◆ **Task details**: Your task is to write out all of the records once more, exactly.

[[ Data to process, beginning ]]

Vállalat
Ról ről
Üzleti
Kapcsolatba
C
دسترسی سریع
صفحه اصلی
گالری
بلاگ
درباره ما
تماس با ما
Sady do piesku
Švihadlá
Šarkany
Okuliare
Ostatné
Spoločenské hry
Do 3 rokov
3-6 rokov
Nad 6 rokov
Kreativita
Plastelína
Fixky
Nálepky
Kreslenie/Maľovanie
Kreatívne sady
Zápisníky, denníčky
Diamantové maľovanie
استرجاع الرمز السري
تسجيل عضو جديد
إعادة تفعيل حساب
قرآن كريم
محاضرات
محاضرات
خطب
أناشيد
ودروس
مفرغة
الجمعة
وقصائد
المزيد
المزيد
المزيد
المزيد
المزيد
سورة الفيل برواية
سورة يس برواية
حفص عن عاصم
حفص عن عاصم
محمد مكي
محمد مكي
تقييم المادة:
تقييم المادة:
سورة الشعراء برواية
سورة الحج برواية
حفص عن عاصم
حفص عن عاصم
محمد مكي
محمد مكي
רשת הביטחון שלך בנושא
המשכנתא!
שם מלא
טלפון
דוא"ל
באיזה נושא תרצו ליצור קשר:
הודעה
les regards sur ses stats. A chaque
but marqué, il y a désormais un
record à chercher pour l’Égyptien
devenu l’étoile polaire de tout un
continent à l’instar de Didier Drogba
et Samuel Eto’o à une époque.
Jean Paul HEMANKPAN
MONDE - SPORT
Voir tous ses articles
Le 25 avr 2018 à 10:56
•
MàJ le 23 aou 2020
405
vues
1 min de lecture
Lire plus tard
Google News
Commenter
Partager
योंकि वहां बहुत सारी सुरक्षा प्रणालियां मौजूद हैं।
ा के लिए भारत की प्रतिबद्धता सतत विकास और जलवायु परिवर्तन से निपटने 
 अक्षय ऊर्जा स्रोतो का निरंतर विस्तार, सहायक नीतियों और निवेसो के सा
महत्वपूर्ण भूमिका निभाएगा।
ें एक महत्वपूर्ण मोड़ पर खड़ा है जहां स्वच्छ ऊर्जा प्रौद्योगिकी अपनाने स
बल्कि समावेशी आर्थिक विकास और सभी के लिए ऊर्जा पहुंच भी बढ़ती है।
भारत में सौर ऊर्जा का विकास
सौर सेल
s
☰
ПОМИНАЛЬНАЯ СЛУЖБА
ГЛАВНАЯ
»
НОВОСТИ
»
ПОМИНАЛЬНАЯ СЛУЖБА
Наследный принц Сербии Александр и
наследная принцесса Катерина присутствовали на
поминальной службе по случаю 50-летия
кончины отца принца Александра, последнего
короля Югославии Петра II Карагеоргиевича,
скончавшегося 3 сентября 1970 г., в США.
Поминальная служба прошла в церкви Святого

[[ Data to process, end ]]

◆ **Output of the exercise**:
Vállalat
Ról ről
Üzleti
Kapcsolatba
C
دسترسی سریع
صفحه اصلی
گالری
بلاگ
درباره ما
تماس با ما
Sady do piesku
Švihadlá
Šarkany
Okuliare
Ostatné
Spoločenské hry
Do 3 rokov
3-6 rokov
Nad 6 rokov
Kreativita
Plastelína
Fixky
Nálepky
Kreslenie/Maľovanie
Kreatívne sady
Zápisníky, denníčky
Diamantové maľovanie
استرجاع الرمز السري
تسجيل عضو جديد
إعادة تفعيل حساب
قرآن كريم
محاضرات
محاضرات
خطب
أناشيد
ودروس
مفرغة
الجمعة
وقصائد
المزيد
المزيد
المزيد
المزيد
المزيد
سورة الفيل برواية
سورة يس برواية
حفص عن عاصم
حفص عن عاصم
محمد مكي
محمد مكي
تقييم المادة:
تقييم المادة:
سورة الشعراء برواية
سورة الحج برواية
حفص عن عاصم
حفص عن عاصم
محمد مكي
محمد مكي
רשת הביטחון שלך בנושא
המשכנתא!
שם מלא
טלפון
דוא"ל
באיזה נושא תרצו ליצור קשר:
הודעה
les regards sur ses stats. A chaque
but marqué, il y a désormais un
record à chercher pour l’Égyptien
devenu l’étoile polaire de tout un
continent à l’instar de Didier Drogba
et Samuel Eto’o à une époque.
Jean Paul HEMANKPAN
MONDE - SPORT
Voir tous ses articles
Le 25 avr 2018 à 10:56
•
MàJ le 23 aou 2020
405
vues
1 min de lecture
Lire plus tard
Google News
Commenter
Partager
योंकि वहां बहुत सारी सुरक्षा प्रणालियां मौजूद हैं।
ा के लिए भारत की प्रतिबद्धता सतत विकास और जलवायु परिवर्तन से निपटने 
 अक्षय ऊर्जा स्रोतो का निरंतर विस्तार, सहायक नीतियों और निवेसो के सा
महत्वपूर्ण भूमिका निभाएगा।
ें एक महत्वपूर्ण मोड़ पर खड़ा है जहां स्वच्छ ऊर्जा प्रौद्योगिकी अपनाने स
बल्कि समावेशी आर्थिक विकास और सभी के लिए ऊर्जा पहुंच भी बढ़ती है।
भारत में सौर ऊर्जा का विकास
सौर सेल
s
☰
ПОМИНАЛЬНАЯ СЛУЖБА
ГЛАВНАЯ
»
НОВОСТИ
»
ПОМИНАЛЬНАЯ СЛУЖБА
Наследный принц Сербии Александр и
наследная принцесса Катерина присутствовали на
поминальной службе по случаю 50-летия
кончины отца принца Александра, последнего
короля Югославии Петра II Карагеоргиевича,
скончавшегося 3 сентября 1970 г., в США.
Поминальная служба прошла в церкви Святого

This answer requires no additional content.